Task directions> Condense the paragraph of the instructor profile that begins "To keep content engaging" into a shorter version that keeps its main facts.
BEGIN Page excerpt
It was a great opportunity as a new mom to be able to use my degree. All of the courses I have taught have been previously developed, although I make changes to the content to make sure it’s current. I really like teaching, so being able to switch it up keeps it interesting.
One of her favorite courses to teach is Cultural Aspects of Food, in which students learn about how different people eat around the world. The textbook is divided by different areas of the world and by cultural groups, with topics touching on traditional foods, food prep and the role of food and health within each community.
“The assignments involved are really fun,” says Jennifer. “One of them is to pick an ethnic restaurant and do a write-up about the experience. There are also a couple of cooking assignments. First, students cook a dish from their own heritage. Everyone has a culture and a background that we came from, so students get to pick something from their culture and create a presentation of them cooking their final product. Later on, there is another cooking assignment where they pick something from a cultural background that isn’t their own.”
One of the unique aspects of teaching courses in an online setting is that Jennifer’s students come from a variety of backgrounds. Some students are older, while others are on a more traditional college path.
I’ve had a registered nurse from Colorado who is going back to get her bachelor’s degree. Last session, I had a veteran in class. It’s fun to see all different walks of life coming together.
To keep content engaging, Jennifer offers material in a variety of different formats, from journal articles to video documentaries. She also utilizes Yellowdig, a newsfeed-style platform that encourages students to seek out content related to the topics they’re discussing, then share it similar to how they would share an article on a site like Facebook.
“The students are required to add commentary on what they are posting, which helps make the discussion more interactive,” she says. Because online classes often demand even more self-motivation and responsibility from students, Jennifer encourages her class members to reach out and ask for help whenever necessary. For her, it always comes back to balance.
“Sometimes students take on a lot,” she says.” Many of them work full time and have families. Being organized and keeping a schedule, having a planner and making it a priority to not overwhelm yourself is very important. Don’t be afraid to ask for help. Teachers want to offer guidance whenever possible, because student life can be hard.”
END Page excerpt
BEGIN Data for review
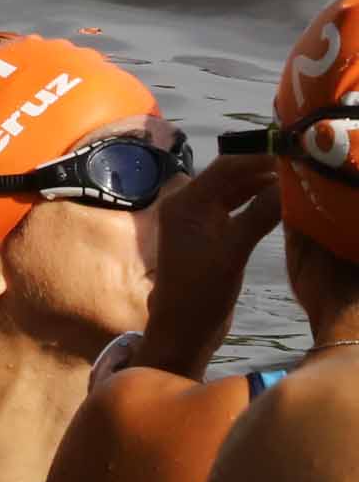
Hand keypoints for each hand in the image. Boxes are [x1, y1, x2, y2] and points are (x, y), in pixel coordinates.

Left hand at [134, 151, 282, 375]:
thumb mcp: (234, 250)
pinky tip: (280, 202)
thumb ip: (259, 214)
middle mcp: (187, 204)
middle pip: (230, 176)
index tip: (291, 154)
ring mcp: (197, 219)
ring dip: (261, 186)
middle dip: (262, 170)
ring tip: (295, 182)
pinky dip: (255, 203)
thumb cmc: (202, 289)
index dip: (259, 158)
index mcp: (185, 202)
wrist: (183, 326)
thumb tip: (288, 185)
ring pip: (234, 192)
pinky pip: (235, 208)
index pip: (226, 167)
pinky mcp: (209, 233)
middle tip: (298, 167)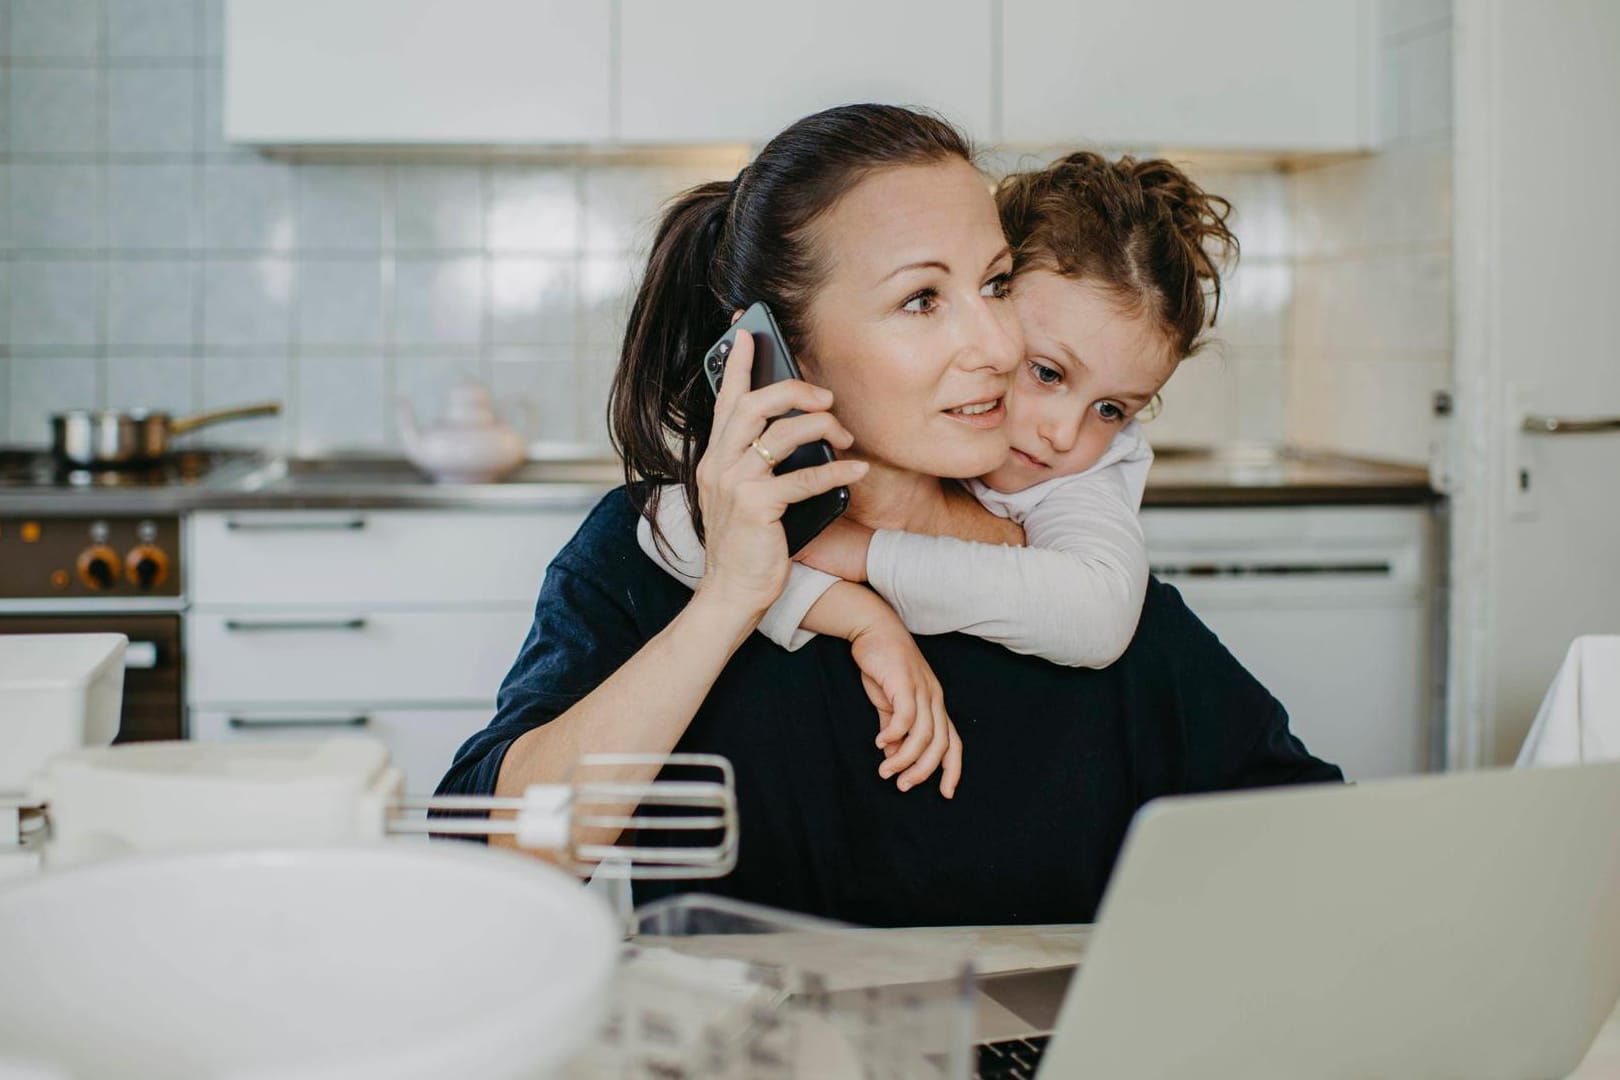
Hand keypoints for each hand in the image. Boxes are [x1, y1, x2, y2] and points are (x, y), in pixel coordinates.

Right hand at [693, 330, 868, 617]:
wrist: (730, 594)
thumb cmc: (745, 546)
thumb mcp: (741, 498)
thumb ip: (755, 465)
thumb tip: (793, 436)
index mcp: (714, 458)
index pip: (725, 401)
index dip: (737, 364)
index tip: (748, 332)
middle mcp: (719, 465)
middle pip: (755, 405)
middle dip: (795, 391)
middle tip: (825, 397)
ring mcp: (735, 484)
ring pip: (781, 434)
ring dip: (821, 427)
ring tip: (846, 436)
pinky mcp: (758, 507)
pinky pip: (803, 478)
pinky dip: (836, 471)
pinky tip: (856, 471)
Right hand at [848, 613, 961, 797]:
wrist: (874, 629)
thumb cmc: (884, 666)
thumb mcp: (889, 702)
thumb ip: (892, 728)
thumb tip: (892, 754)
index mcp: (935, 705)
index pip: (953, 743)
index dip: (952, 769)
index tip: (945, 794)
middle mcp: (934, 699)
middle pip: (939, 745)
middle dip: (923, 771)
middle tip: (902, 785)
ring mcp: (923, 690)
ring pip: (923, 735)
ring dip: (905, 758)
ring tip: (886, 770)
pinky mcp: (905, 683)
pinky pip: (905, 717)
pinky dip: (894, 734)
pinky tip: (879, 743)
END Data for review
Completed task> Jennifer keeps her material engaging by presenting it in varied formats, from journal articles to video documentaries. She also uses Yellowdig, a newsfeed-style platform where students find content related to their discussion topics and share it much as they would share an article on Facebook.